Até há duas semanas havia sempre a excitação de ouvir o que Kanye West tinha de novo para dizer ao mundo: palavras que vinham em forma de declarações polémicas, provocadoras, mirabolantes, audazes, ininteligíveis, cheias de fanfarronices ou simplesmente absurdas. Se o génio é palpável, deve andar neste redemoinho de ambição, autoconfiança, insegurança, visão e personalidade. West tem tudo e em doses cavalares. Como um património de álbuns que mudaram o mundo ao longo do século digital. Se o hip-hop se democratizou, se é a música mais ouvida, se há Drakes, The Weeknds, Frank Oceans ou Migos, é em boa parte graças aos muros estilísticos, culturais e sociais derrubados sem apelo em álbuns transformadores como, e sobretudo, Late Registration (2005), Graduation (2007), 808s & Heartbreaks (2008), My Beautiful Twisted Dark Fantasy (2010) e Yeezus (2013). Sobretudo este quinteto e a sociedade com Jay-Z em Watch The Throne transformaram a banda sonora do planeta, humanizaram o hip-hop, importaram a maquinaria e elevaram-no à condição de arte maior. West viu Picassos onde outros viam rimas, Boticellis onde só havia ritmo e Corbousiers onde só estavam produtores. Niggas In Paris é a Mona Lisa desta exposição.
Isto foi até 28 de abril, dia da estreia dos novos singles ‘Ye Vs The People’ e ‘Lift Yourself’. A estratégia foi a habitual. Após um longo período afastado da compulsão das redes sociais, Kanye West voltou à carga. E quando ‘Ye’ está atrás do teclado, os dedos são como gatilhos prontos a disparar em todas as direções. Por vezes, com pertinência, por vezes somente para causar ruído e chamar a atenção. Assim foi. Os tweets choveram como aguaceiros. «Donald Tump é meu irmão (bro)», reiterou, após ter apoiado o então candidato à Casa Branca antes do término abrupto da digressão de ‘The Life of Pablo’, quando se retirou do palco após um monólogo de vinte minutos em que não poupou ninguém, nem o «irmão mais velho» Jay-Z e a mulher Beyoncé. Em entrevista ao TMZ, West haveria de corrigir a visão sobre Trump, esclarecendo que não se revê em metade das decisões políticas mas a pegada ficou. E não mais se livrará da fama de estar do lado do Presidente da supremacia branca. Mas pior foi ter defendido que «400 anos de escravatura soam a uma escolha», para repúdio não só da comunidade negra como do mundo civilizado em geral.

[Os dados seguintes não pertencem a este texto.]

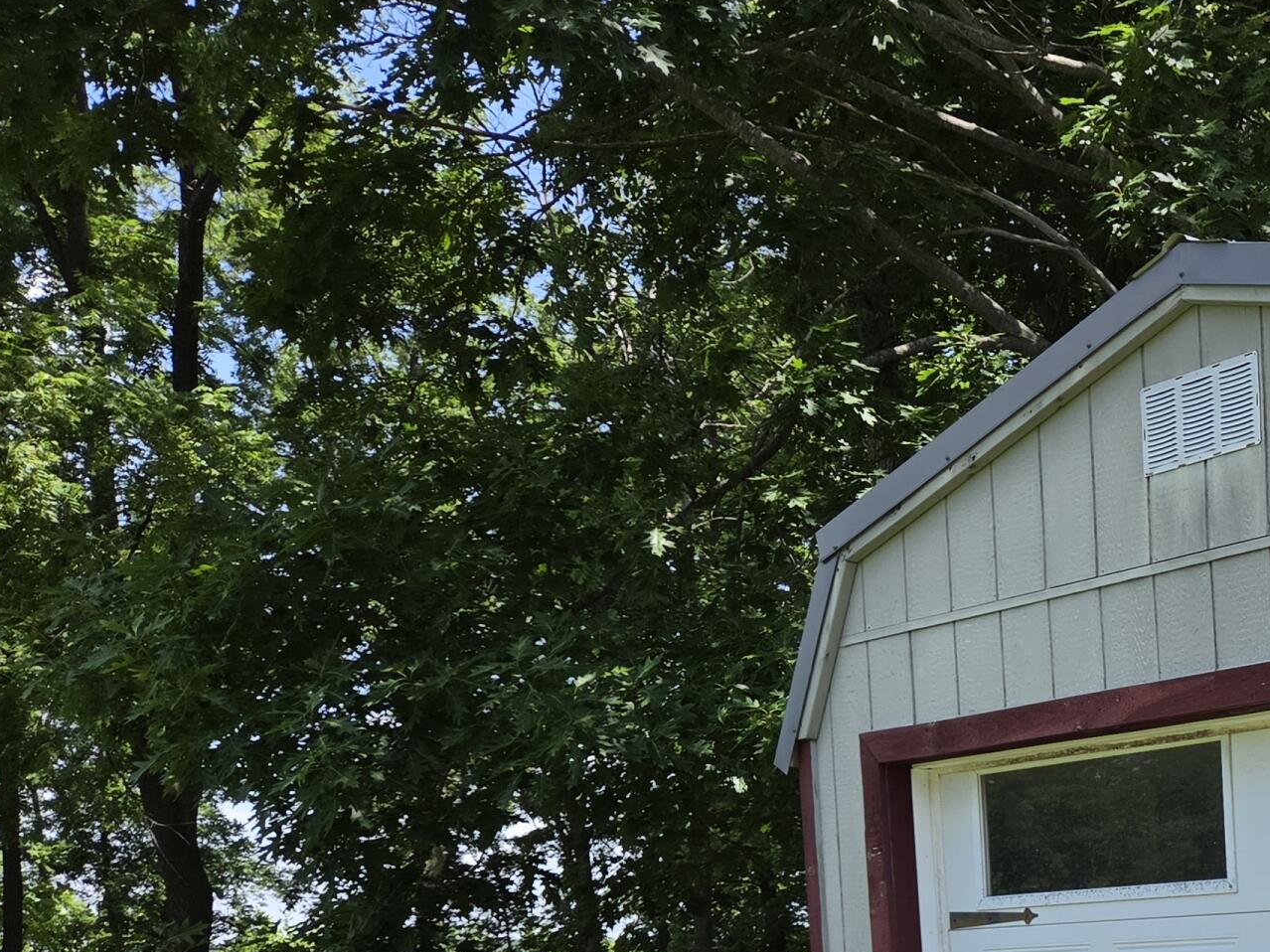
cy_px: 1107
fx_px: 1981
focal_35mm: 54
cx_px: 1482
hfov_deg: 30.7
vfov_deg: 24.7
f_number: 1.8
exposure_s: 1/2077
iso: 80
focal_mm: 5.4
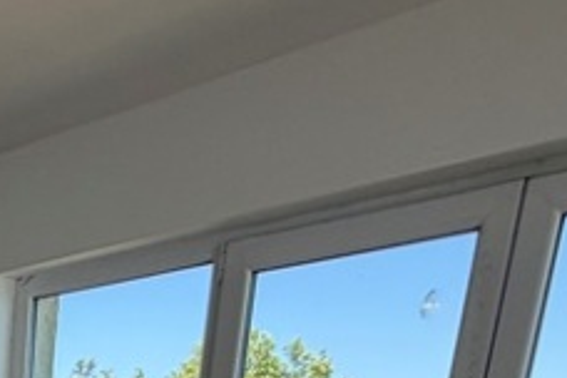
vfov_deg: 14.5
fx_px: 1008
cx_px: -159
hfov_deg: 26.8
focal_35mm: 64
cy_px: 888
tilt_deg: -15.9
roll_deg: -2.5
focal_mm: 2.22
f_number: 2.2
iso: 50
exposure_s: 1/221
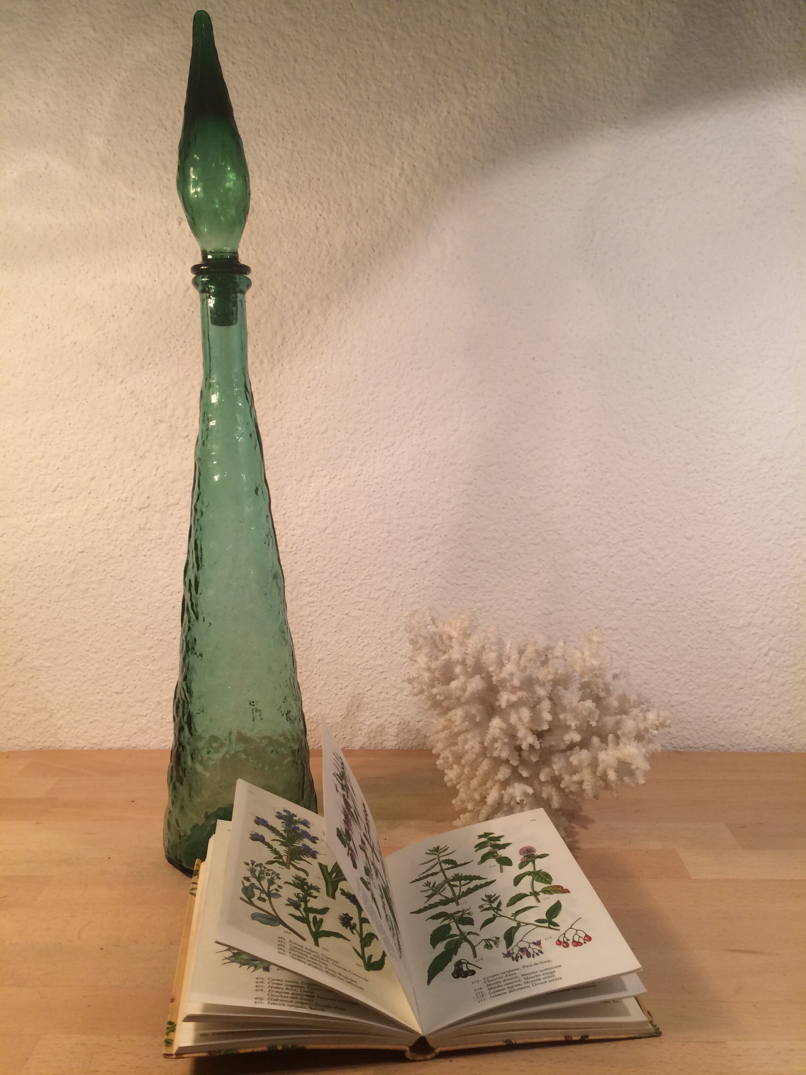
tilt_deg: -9.6
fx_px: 900
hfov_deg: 48.2
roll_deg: +1.5
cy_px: 538
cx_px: 403
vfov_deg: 61.7
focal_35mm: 29
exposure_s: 1/33
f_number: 2.2
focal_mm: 4.15
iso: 40
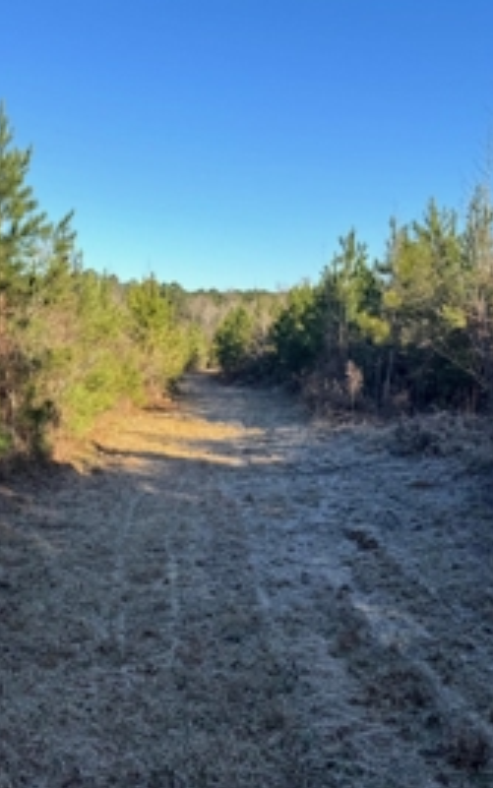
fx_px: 752
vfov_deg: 55.3
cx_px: 176
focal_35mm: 35
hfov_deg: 36.0
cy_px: 385
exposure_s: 1/2174
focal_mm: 6.76
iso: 80
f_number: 1.78
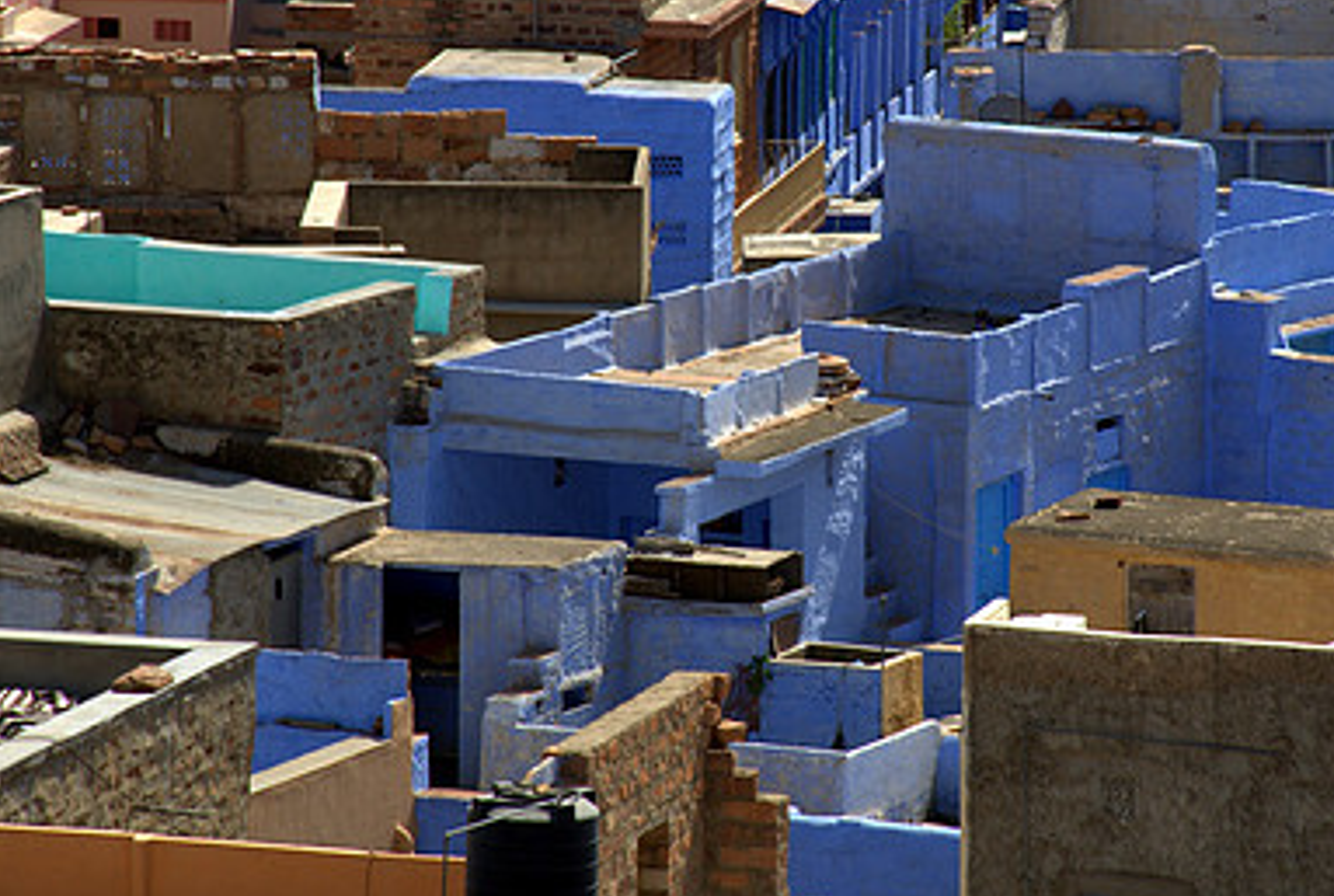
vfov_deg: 3.0
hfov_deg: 4.5
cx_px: 867
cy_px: 302
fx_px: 16856
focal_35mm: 454
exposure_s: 1/250
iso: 100
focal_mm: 200
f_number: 8
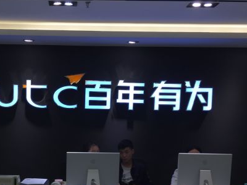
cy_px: 162
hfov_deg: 32.8
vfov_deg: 24.6
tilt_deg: -6.0
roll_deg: -1.7
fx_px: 414
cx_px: 70
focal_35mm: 58
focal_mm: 4.15
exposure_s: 1/50
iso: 32
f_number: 2.2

Sucederam-se os ‘mêmes’, Snoop Dogg pintou-se de branco no Instagram, e Donald Glover (Childish Gambino) parodiou as publicações de Kanye West no Saturday Night Live.
Só havia uma forma de assentar a poeira: se a música falasse mais alto. E, pela primeira vez, não aconteceu. ‘Lift Yourself’ é tão parodiante que quando começou a circular na Internet, ninguém percebeu se era piada ou a sério. Até ser oficializada. Perante tanta celeuma, podia ter funcionado como um número de stand up auto-libertador mas o «Scoopity poop!» é uma mão cheia de quase nada para quem habituou a soltar granadas em chão pop. Ou seja, insuficiente para adorar ou para rir. E ‘Ye Vs The People’, uma parelha com T.I., o rapper que batizou o trap e em 2015 afirmou não poder votar numa mulher para líder do mundo de livre – uma alusão a Hillary Clinton, pela qual se penitenciou mais tarde -, justificada com a tese de que «as mulheres tomam decisões emocionalmente precipitadas», é ainda mais frouxa e irrelevante.
Kanye West nunca foi um campeão de vendas – apesar do anterior The Life of Pablo ter sido o primeiro álbum a atingir a platina só com base no streaming – mas desta vez nem números, nem influência. Das canções não se fala, nem se ouvem, enquanto os recordes do Spotify continuam a ser batidos por rappers. J. Cole e Post Malone, os mais recentes, a ter os álbuns mais ouvidos no dia de estreia na plataforma. E agora, para onde devemos olhar? Para a obra ou para o que a suporta?